Tuesday 19 September 2017

'The most devastating moment of my life' - son on finding mother after she was killed by his dad in murder suicide

Marie and Jim Quigley
Marie and Jim Quigley

Elaine Keogh

THE children of Jim and Marie Quigley, who died in a murder suicide, have said Ireland is “rampant” with mental health issues which "should not be ignored."

In a statement issued after the inquests into their parents deaths, which were held today, they said they live with, “this tragedy every minute of every day.”

Their mother Marie was found dead in her bedroom and their father Jim died after driving his car into the path of an articulated lorry on the M1 motorway.

It is believed that Jim murdered Marie before taking his own life.

Dundalk Coroner’s Court heard their son Kieran had a bad feeling when his dad did not turn up to meet him at the DOE test centre in Dundalk about 2.45pm on the 27th July 2015.

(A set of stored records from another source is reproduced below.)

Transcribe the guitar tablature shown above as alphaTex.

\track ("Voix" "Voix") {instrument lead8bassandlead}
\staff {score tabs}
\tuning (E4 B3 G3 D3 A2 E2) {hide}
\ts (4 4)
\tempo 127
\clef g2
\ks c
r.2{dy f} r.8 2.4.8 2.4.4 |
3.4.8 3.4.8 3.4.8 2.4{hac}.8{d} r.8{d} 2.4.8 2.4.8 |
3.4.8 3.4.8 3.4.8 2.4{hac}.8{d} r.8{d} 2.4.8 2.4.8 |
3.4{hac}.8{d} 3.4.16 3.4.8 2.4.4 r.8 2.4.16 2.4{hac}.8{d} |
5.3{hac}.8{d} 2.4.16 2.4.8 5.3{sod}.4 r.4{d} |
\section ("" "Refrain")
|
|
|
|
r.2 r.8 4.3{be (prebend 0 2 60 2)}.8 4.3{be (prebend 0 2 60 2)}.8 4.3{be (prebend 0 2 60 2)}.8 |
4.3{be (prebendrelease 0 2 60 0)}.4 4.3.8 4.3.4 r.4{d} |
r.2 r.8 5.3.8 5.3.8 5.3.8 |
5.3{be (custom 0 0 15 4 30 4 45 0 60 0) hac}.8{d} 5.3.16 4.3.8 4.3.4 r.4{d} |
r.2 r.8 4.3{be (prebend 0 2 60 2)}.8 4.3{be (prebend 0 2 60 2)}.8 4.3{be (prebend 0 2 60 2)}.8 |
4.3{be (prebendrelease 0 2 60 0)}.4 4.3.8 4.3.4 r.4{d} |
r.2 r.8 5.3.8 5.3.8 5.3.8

He rang his mother and father’s phones but no one answered so he went to the family home at Newtownbalregan outside Dundalk. He told gardai he thought his father may have had a heart attack.

When he arrived at the house he saw the blinds were down in his parents bedrooms; his mother was an early riser and always pulled up her blind.

The back door was locked so he opened the front door and went upstairs.

His father’s bedroom was empty but his mother’s door was locked.  He was ringing her phone and could hear it ringing out (in the locked room).

He rang 999 and family members.  His uncle and cousin arrived and the three of them tried to open the door.  When they got it open Kieran said he could see a blanket over somebody and there was blood all over the place.

It was he said, “the most devastating moment in my life,” he told gardai.

Garda Superintendent Brian Mohan, then an inspector based in Dundalk, said the body of Mrs Quigley was lying across the bed and was partially covered.

She has suffered severe head injuries and a towel was stuck in her mouth.  The doctor on call pronounced her dead at the scene.

State Pathologist Dr Marie Cassidy performed a post mortem and said she had been the victim of a violent attack while in bed.  Mrs Quigley had suffered blunt force trauma to the head with an object such as a hammer and had been struck in excess of a dozen times.

She had stab wounds to her face and neck and there was a scalding injury to her face as well as bruising to both her hands.  She concluded death was due to instrumental blunt force trauma to the head and obstruction of the airways because of a gag.

She said death would have been rapid and within minutes of the assault.

The inquest heard that James Quigley had driven southwards on the hard shoulder of the northbound lane of M1 south of Dundalk and had then driven into an articulated lorry.

Garda Fiona Dunne, Castlebellingham said she got a call about it from an off duty garda at 2.21pm and when she got to the scene said the driver, had extensive injuries and he was pronounced dead at the scene by a local GP.  He was formally identified using DNA evidence.

Dr Cassidy said that her post mortem concluded he had driven into the path of the lorry and his death, which was instantaneous, was due to crush injuries as a result of the collision.

The jury returned a verdict of unlawful killing for Mrs Quigley and for her husband they returned an open verdict.

The gardai and Coroner and jury expressed their sympathies to the families of the deceased. 

In a statement issued through their solicitor Kieran, Sonya, Mark and Gavin Quigley, the children of the deceased said, “the sense of losing both parents is overwhelming and we are living with this tragedy every minute of every day.  We can only pray time will ease the heartache and heal our souls.”

“We hope people can understand what we have been through and hope that when today concludes, that our grieving can progress and we ask the media to respect our privacy.”

They said, “we lived with our father’s mental illness all our lives.  In recent years our father had some major physical problems and coupled with the enormous medication along with his mental health problems, we now know  he was beyond helping.”

“Jim was a loving father and husband, and Marie, a dearly loved and devoted wife and mother who supported Jim throughout his illness and that is why she isn’t here today.”

They said, “Mental health is a form of disease which is sometimes not visibly noticeable and which this country is rampant with, but it should not be ignored.”